Stopping mta...Done.
...
Starting mta...Done.
..
Code: Select all
su - zimbra
...
mta Running
...
More specifically it can happen during a reboot or restart and it can provide you with the impression that the MTA is running. It is a result of zimbra using the "kill -0 master.pid" pattern to determine if the MTA is running. If the return call from this is successful, then it will not start the MTA and assumes the MTA is running which appears to be a good optimization by design. Given this master.pid file remains in the filesystem and contains a pid of a previous postfix master process, it can be a problem should another process reclaim the same pid value used in this file after you have stopped postfix... which while super unlikely does happen from time to time given reports in these forums, bugzilla and what I observed this week.
How can a pid have the same pid as a previous running master pid?
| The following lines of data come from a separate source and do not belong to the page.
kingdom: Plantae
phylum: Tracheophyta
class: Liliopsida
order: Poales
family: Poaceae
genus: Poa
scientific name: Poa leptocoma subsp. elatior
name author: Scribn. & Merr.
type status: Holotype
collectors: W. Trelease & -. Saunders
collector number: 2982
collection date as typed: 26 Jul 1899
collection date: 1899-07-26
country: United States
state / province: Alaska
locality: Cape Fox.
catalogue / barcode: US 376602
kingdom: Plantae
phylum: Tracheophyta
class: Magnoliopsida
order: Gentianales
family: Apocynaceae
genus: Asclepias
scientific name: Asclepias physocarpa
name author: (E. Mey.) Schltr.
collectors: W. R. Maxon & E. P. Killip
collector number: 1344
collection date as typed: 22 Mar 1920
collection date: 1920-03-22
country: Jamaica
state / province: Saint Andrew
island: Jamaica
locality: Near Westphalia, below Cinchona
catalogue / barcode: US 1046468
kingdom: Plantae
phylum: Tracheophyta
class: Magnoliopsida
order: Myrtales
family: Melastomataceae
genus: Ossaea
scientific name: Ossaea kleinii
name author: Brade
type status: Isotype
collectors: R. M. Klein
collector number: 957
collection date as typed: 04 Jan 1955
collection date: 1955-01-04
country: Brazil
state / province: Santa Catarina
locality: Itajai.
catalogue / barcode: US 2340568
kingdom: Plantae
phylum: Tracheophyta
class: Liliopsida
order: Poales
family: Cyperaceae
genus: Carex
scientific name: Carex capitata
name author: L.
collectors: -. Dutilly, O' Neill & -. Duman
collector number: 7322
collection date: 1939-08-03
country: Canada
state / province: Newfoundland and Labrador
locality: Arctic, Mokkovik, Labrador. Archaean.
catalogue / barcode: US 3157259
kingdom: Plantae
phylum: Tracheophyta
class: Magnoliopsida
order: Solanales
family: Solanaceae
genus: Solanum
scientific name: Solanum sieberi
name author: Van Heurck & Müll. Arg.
Easy, the kernel wraps and reuses pid's depending on this value.
Code: Select all
cat /proc/sys/kernel/pid_max
32768
Code: Select all
# echo $$
245
# cat /opt/zimbra/data/postfix/spool/pid/master.pid
350
Code: Select all
grep 'starting the Postfix' /var/log/zimbra.log
Dec 10 07:39:44 relay3 /postfix-script[24222]: starting the Postfix mail system
Why does it happen? Instead of using postfix's status which tests a lock on master.pid, zmmtastatus uses the "kill -0 master.pid" pattern which returns successful because some process is running - just not the MTA. The fix appears simple.
Modify /opt/zimbra/libexec/zmmtastatus:
Code: Select all
% grep -A 2 kill /opt/zimbra/libexec/zmmtastatus
#system("kill -0 $pid 2> /dev/null");
#JAD 12/14/2018 (/opt/zimbra/libexec/zmmtastatus)
system("/opt/zimbra/common/sbin/postfix status 2> /dev/null");
Note: I have reported this to zimbra with my workaround which may not be the proper fix nor has this been confirmed as a bug.
How to workaround this without a patch and keeping the kill -0 pattern. If the reclaimed process is associated with zimbra.... another zmcontrol restart will solve it. Otherwise, rm the master.pid file which will change the logic and force zimbra to always restart the MTA on a start. Similarly, a reboot would likely have the same effect. As would killing the process associated with the master.pid and restarting the MTA ... then restarting the non zimbra process that you killed.